Russland erprobt die Macht der Schwachen

Es kann manchmal auch Vorteile haben, benachteiligt zu sein. In der modernen Welt kommt den Schwachen, anders als früher, ein besonderer Schutz zu. Die Rechte der Unterprivilegierten zu verteidigen ist eine der vornehmsten Aufgaben der demokratischen Gesellschaft. Manchmal verselbständigen sich diese Bemühungen und bringen beliebig einsetzbare Bestrafungs-Routinen hervor. Das hat man auch in Russland gemerkt.

Früher war die Rolle Benachteiligter tragisch. Wer stark war, der schlug den Schwachen, und wer schwach war, hatte eben Pech gehabt. Die Sorge für die Armen, Kranken und Entrechteten war freiwillige Mildtätigkeit, kein einklagbares Recht. Um das zu ändern, haben in der westlichen Welt Minderheiten ihre Lobbyorganisationen ins Leben gerufen. Die Vertretungen der Homosexuellen, der Flüchtlinge oder der Alten schlagen Alarm, wenn ihre Klientel aus ihrer Sicht benachteiligt oder herabgewürdigt wird.

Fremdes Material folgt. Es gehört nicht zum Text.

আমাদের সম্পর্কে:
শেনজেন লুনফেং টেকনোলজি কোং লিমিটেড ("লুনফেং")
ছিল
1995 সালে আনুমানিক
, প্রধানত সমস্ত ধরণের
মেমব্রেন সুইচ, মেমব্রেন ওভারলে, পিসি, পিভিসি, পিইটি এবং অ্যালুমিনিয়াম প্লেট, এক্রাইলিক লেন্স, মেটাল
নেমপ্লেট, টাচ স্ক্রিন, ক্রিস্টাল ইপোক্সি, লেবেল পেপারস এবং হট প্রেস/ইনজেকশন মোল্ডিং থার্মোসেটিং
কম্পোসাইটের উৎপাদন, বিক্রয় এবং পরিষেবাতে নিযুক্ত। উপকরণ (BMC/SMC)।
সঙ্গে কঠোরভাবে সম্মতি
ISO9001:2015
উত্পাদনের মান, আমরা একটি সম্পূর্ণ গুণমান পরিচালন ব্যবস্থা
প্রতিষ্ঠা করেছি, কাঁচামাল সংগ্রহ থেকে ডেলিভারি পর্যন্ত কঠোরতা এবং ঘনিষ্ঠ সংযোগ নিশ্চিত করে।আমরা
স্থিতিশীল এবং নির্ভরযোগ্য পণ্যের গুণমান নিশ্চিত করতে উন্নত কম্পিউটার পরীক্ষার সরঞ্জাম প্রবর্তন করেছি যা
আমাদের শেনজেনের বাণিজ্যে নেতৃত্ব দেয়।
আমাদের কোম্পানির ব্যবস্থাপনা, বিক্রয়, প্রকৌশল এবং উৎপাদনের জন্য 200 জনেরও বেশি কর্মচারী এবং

In Russland ist dieser Mechanismus noch nicht so entwickelt. Hier gilt noch die traditionelle Sichtweise, dass es wenig respektabel ist, ein Opfer zu sein oder zu einer Minderheit zu gehören. Gerne verspotten Russen die „political correctness" ihrer westlichen Gesprächspartner, die aus ihrer Sicht vor jeder Randgruppe buckeln. Dabei ist der Kampf gegen Diskriminierung durchaus keine Erfindung des dekadenten Westens, die in der russischen Geschichte keine Parallelen hat.

Auch wenn sich die russische Gesellschaft von heute gerne als traditionelle Horde von Alpha-Machos sieht, stellte sich die Sowjetunion weltweit als ein Vorreiter nicht nur bei der Befreiung der Arbeiter dar, sondern auch der Frauen, der Kolonialvölker und anderer Unterdrückter dieser Welt. Obwohl aber viele Traditionen aus dieser Epoche im heutigen Russland wieder en vogue sind, diese gehört es jedenfalls nicht dazu.

Als besonders anmaßend empfinden es Russen, wenn ihr Land auf internationaler Bühne dafür gerügt wird, wie es mit seinen Minderheiten umgeht. Viele sehen in solchen Aktionen weniger die Sorge um benachteiligte Menschen, sondern eine Kommunikationsstrategie, die einen geopolitischen Konkurrenten medial in die Ecke stellen soll.

Das erklärt den Eifer, mit dem die russischen Medien sich auf die Auseinandersetzung zwischen der Fluggesellschaft Air Berlin und eine

Gruppe russischer Rollstuhlfahrer stürzten. Die Delegation auf dem Weg zu einem Seminar über die Schaffung einer barrierefreien Welt für Menschen mit Behinderungen wurde auf Grund vor Sicherheitsbestimmungen nicht an Bord gelassen. Wenn es richtig ist, was der selbst davon betroffene Dumaabgeordnete Wladimir Krupennikow sagt, und die Gruppe sich schon lange vorher bei der Airline angemeldet hatte, dann hat Air Berlin diesen Fall sehr unprofessionell gehandhabt.

Abgesehen davon ist der Skandal auch eine gute Möglichkeit, den Westen mal mit seinen eigenen Waffen zu schlagen. Da hilft kein Verweis auf die Vorschriften. Wer Rollstuhlfahrer als Passagiere ablehnt, hat Strafe verdient. So machen es die Kritiker aus dem Ausland ja immer vor: gar nicht lang nach den Umständen nachfragen, einfach draufhauen. Und die besten Chancen haben solche Fälle stets diejenigen Benachteiligten, die gut vernetzt sind. So wie in diesem Falle unsere russische Reisegruppe.